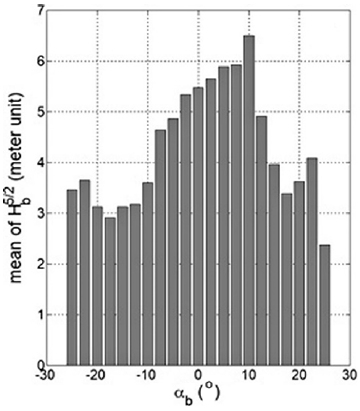
/ 2 per 2.5 ◦ interval of oblique b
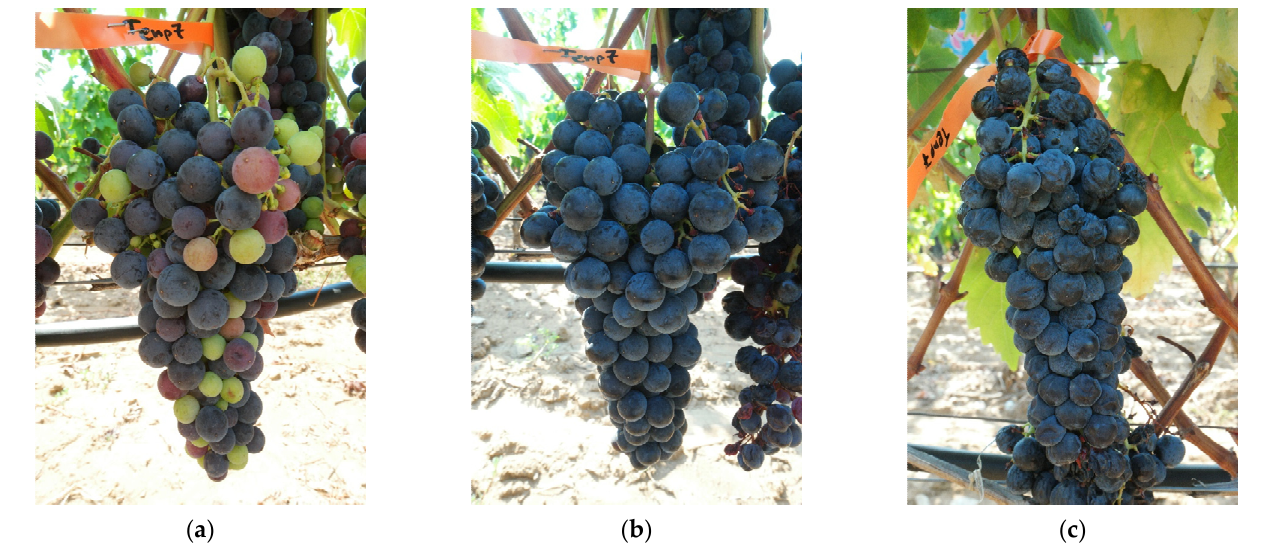
Figure 1. Indicative images of the dataset, depicting the ripening process of the representative cluster of the 7th vine tree: ( a ) sampling day 1; ( b ) sampling day 5; ( c ) sampling day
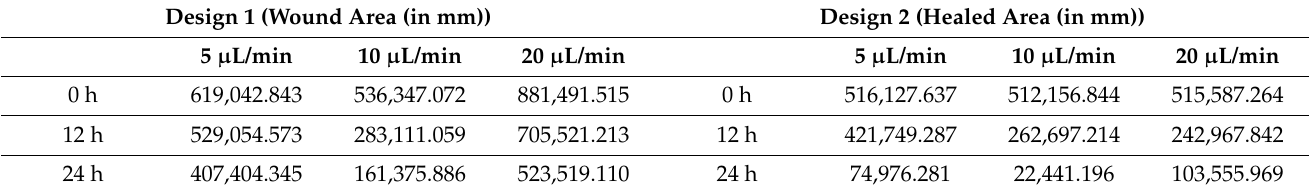
Figure 12. Brightfield phase images of the fibroblast cells under design 2 at 0 h, 12 h and 24 h in the silk film placed inside slot in the microfluidic device. Micrographs of the wound-healing process of chip 2 under a flow rate of 5 µ L/min ( a , d , g ), 10 µ L/min ( b , e , h ) and 20 µ L/min ( c , f , i ) taken using ZEISS Axio Vert.A1 inverted microscope. Image analysis was performed using ImageJ software. Scale bar 200 µ m. Table 4. Table showing effect of cell migration at different flow rate inside design 1 and design 2. Zero hour is considered when a cell reaches confluency in case of design 1, whereas in case 2, it is the time when wound is created inside the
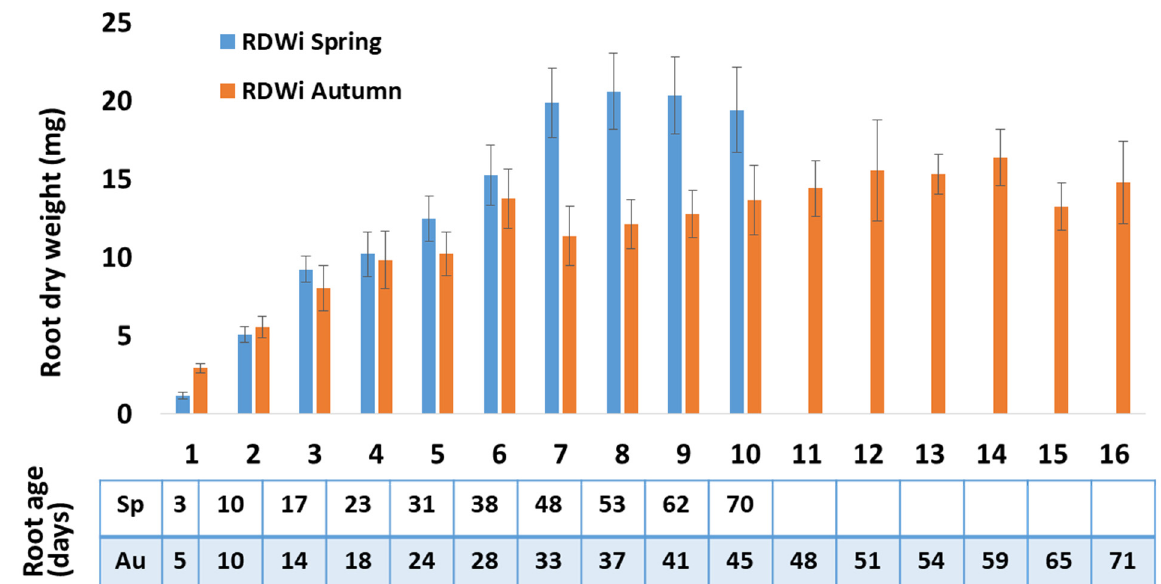
Figure 2. Individual root dry weight (RDWi) observed for Aberdart perennial ryegrass at successive root bearing phytomers in Spring and Autumn experiments. The number of roots per phytomer (Rp) is provided in Table S2. The panel below shows root age in spring (Sp) and autumn (Au) in days. Data are means for 30 and 16 plants in spring and autumn, respectively, whose roots were dissected by phytomer position. Vertical bars indicate the standard error of the mean value.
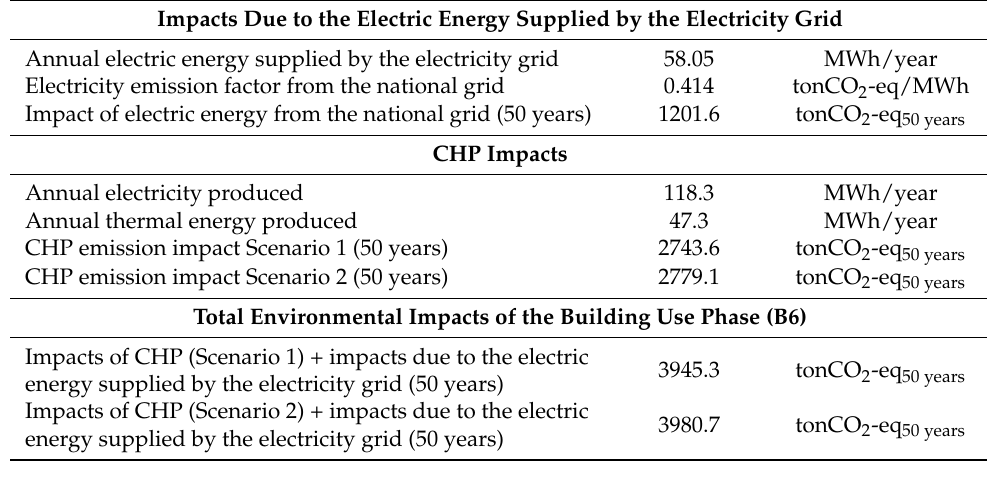
Table 5. Total impact during the project building use phase (B6) for the CNB scenario.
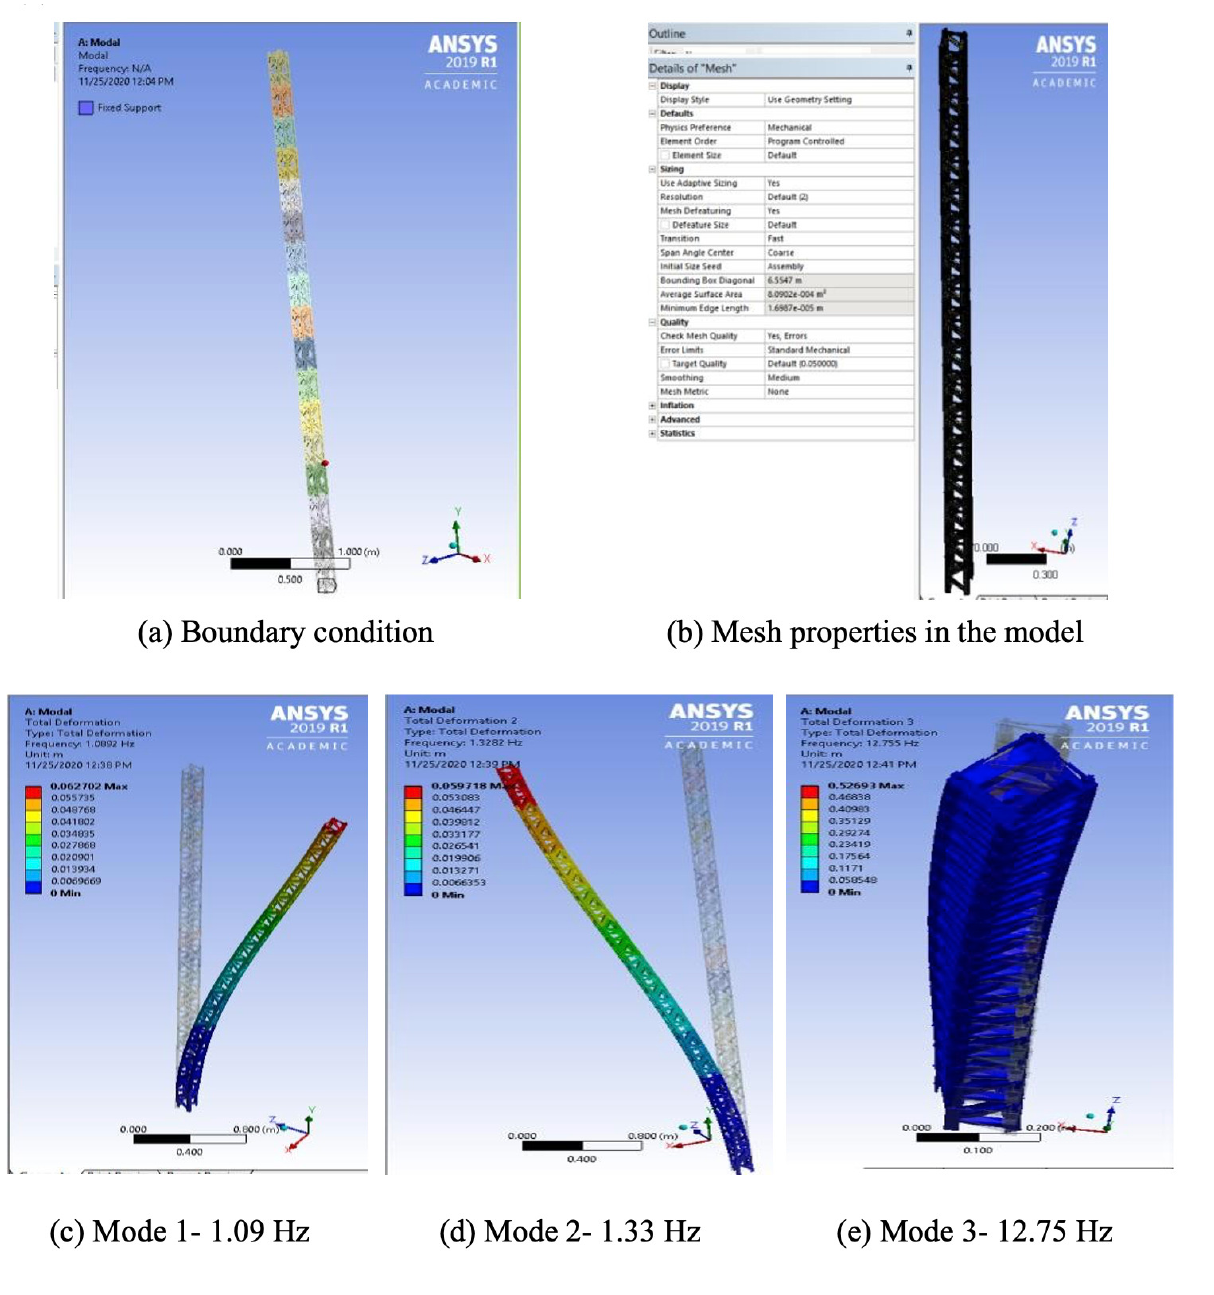
Figure 7. Modal parameters of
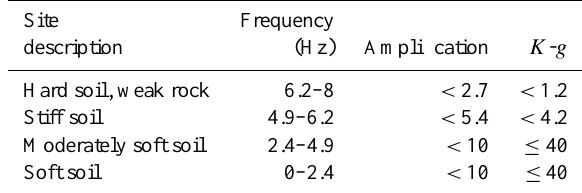
Table 6. Site effect classification based on the C – A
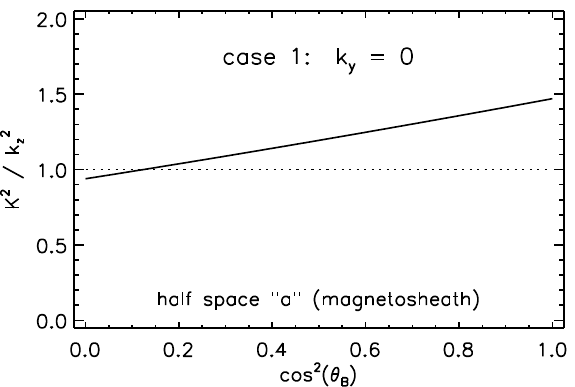
Fig. 2. Ratios K 2 /k 2 z = K 2 /k 2 t of half space “a” (magnetosheath) for different values of cos 2 θ B and typical plasma conditions given in the text. Case 1 ( k y = 0) has been considered. For low ratios K 2 /k 2 z (cid:28) 1 the assumption of incompressibility would be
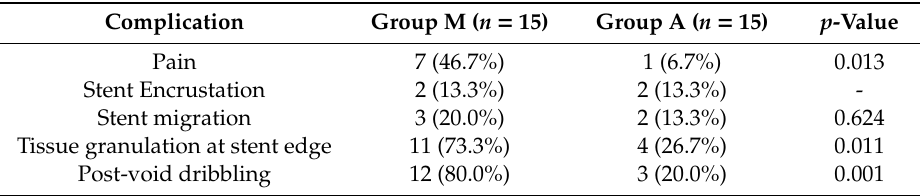
Figure 4. Mean maximal urinary flow rates (Qmax) after stent removal. Table 2. Stent-related complications in both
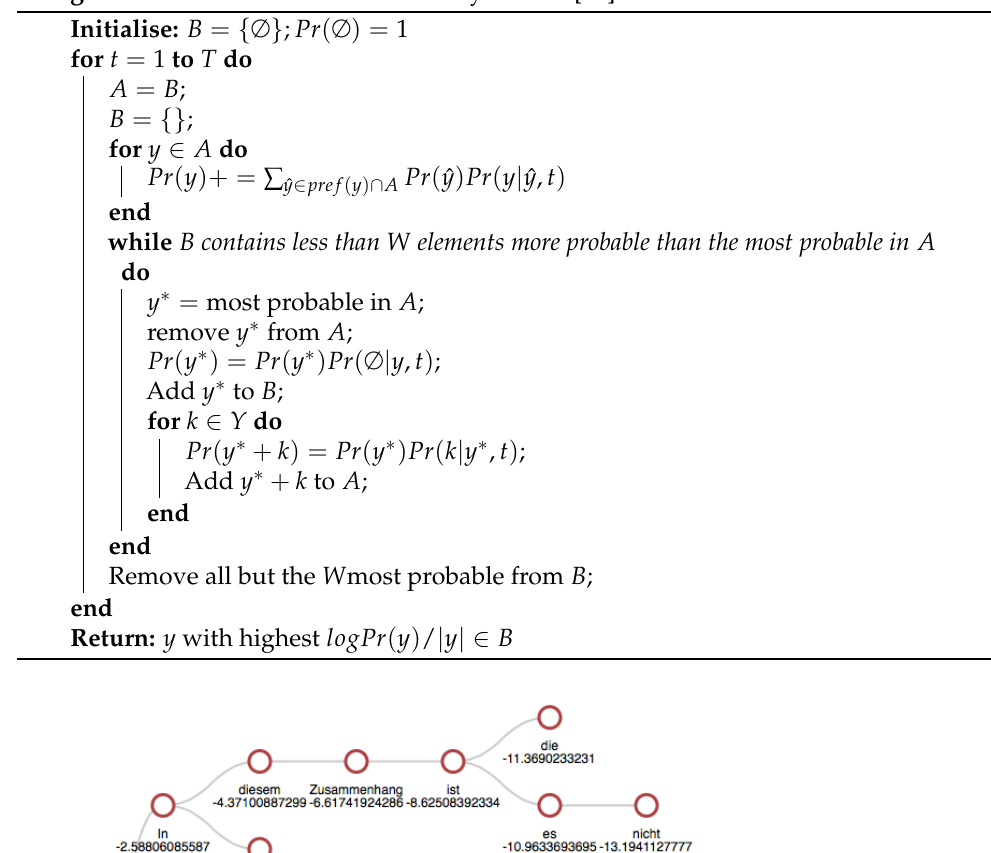
Algorithm 1: Beam search as defined by Graves [39].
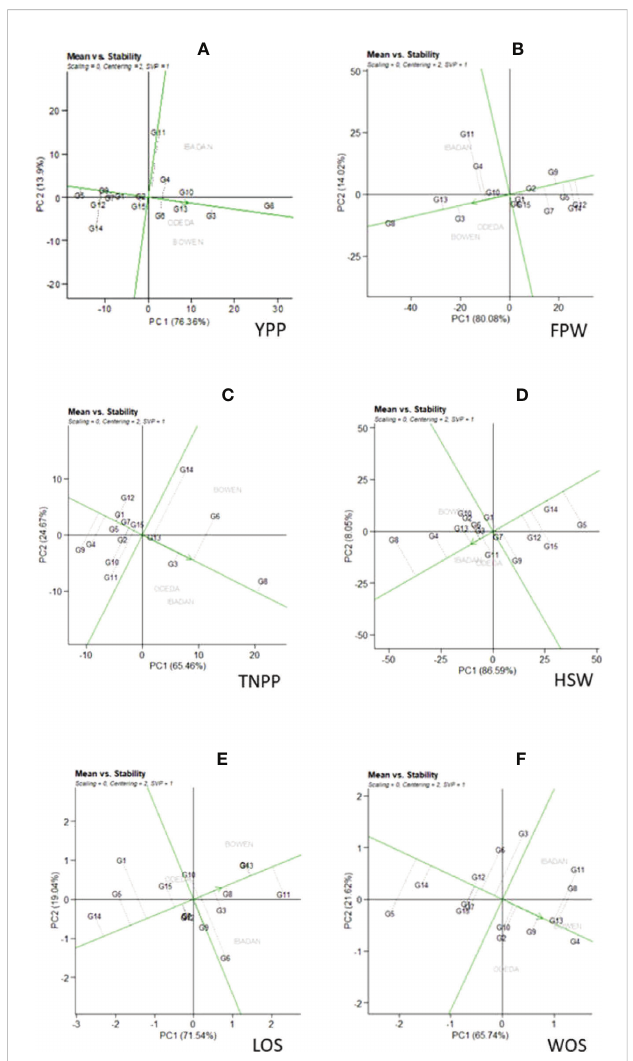
FIGURE 5 Patterns (A – F) . Mean vs. stability based on PC1 and PC2 showing G × E interactions of the 15 Bambara groundnut accessions under three sites: (A) yield per plant (YPP), (B) fresh pod weight (FPW), (C) total no. of pods per plant (TNPP), (D) hundred seed weight (HSW), (E) length of seeds (LOS), and (F) width of seeds (WOS). The mean vs. stability was based on scaling = 0, centering = 2, and singular value partitioning (SVP) =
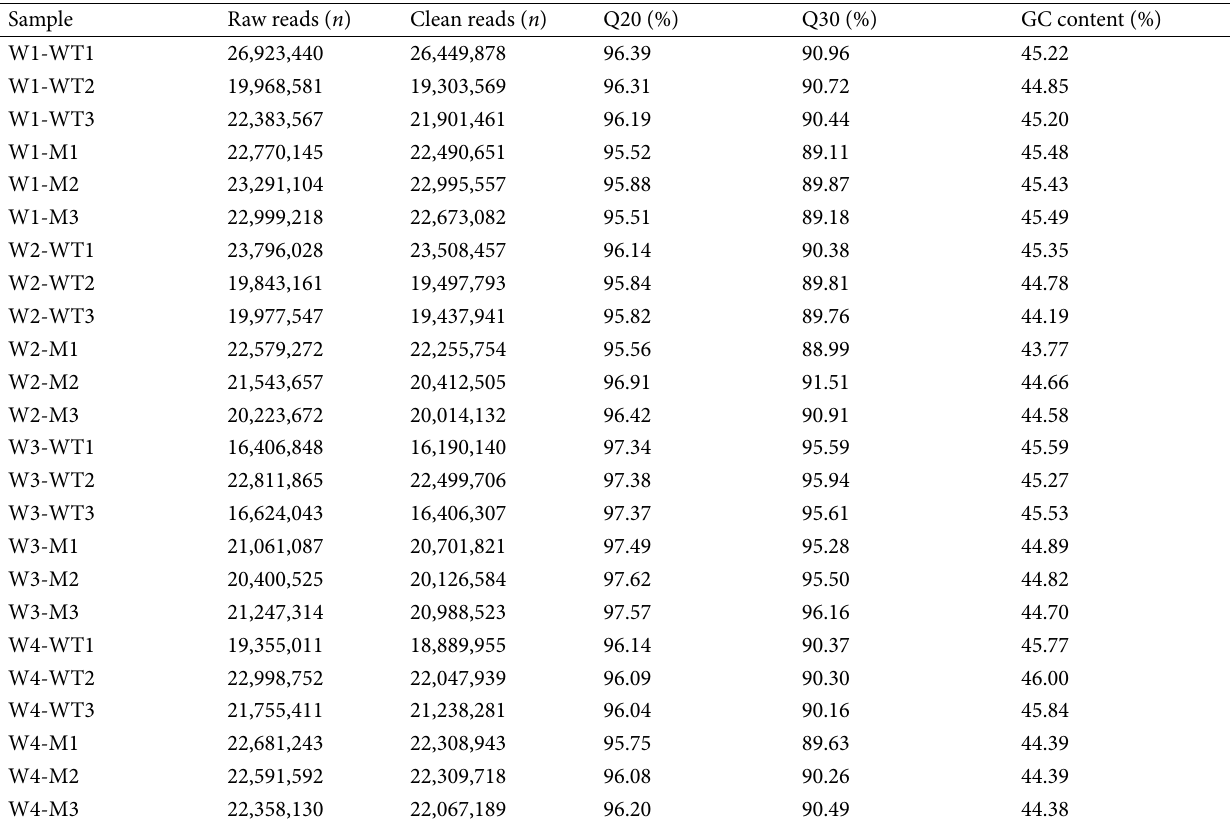
Table 1 Summary of the wild type and double mutant transcriptome data obtained by Illumina sequencing.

====

▸ EXERCISE AIM:
Each entry above should be returned exactly as written, minus its pictures.

▸ REPLY:
/ 2 per 2.5 ◦ interval of oblique b
Figure 1. Indicative images of the dataset, depicting the ripening process of the representative cluster of the 7th vine tree: ( a ) sampling day 1; ( b ) sampling day 5; ( c ) sampling day
Figure 12. Brightfield phase images of the fibroblast cells under design 2 at 0 h, 12 h and 24 h in the silk film placed inside slot in the microfluidic device. Micrographs of the wound-healing process of chip 2 under a flow rate of 5 µ L/min ( a , d , g ), 10 µ L/min ( b , e , h ) and 20 µ L/min ( c , f , i ) taken using ZEISS Axio Vert.A1 inverted microscope. Image analysis was performed using ImageJ software. Scale bar 200 µ m. Table 4. Table showing effect of cell migration at different flow rate inside design 1 and design 2. Zero hour is considered when a cell reaches confluency in case of design 1, whereas in case 2, it is the time when wound is created inside the
Figure 2. Individual root dry weight (RDWi) observed for Aberdart perennial ryegrass at successive root bearing phytomers in Spring and Autumn experiments. The number of roots per phytomer (Rp) is provided in Table S2. The panel below shows root age in spring (Sp) and autumn (Au) in days. Data are means for 30 and 16 plants in spring and autumn, respectively, whose roots were dissected by phytomer position. Vertical bars indicate the standard error of the mean value.
Table 5. Total impact during the project building use phase (B6) for the CNB scenario.
Figure 7. Modal parameters of
Table 6. Site effect classification based on the C – A
Fig. 2. Ratios K 2 /k 2 z = K 2 /k 2 t of half space “a” (magnetosheath) for different values of cos 2 θ B and typical plasma conditions given in the text. Case 1 ( k y = 0) has been considered. For low ratios K 2 /k 2 z (cid:28) 1 the assumption of incompressibility would be
Figure 4. Mean maximal urinary flow rates (Qmax) after stent removal. Table 2. Stent-related complications in both
Algorithm 1: Beam search as defined by Graves [39].
FIGURE 5 Patterns (A – F) . Mean vs. stability based on PC1 and PC2 showing G × E interactions of the 15 Bambara groundnut accessions under three sites: (A) yield per plant (YPP), (B) fresh pod weight (FPW), (C) total no. of pods per plant (TNPP), (D) hundred seed weight (HSW), (E) length of seeds (LOS), and (F) width of seeds (WOS). The mean vs. stability was based on scaling = 0, centering = 2, and singular value partitioning (SVP) =
Table 1 Summary of the wild type and double mutant transcriptome data obtained by Illumina sequencing.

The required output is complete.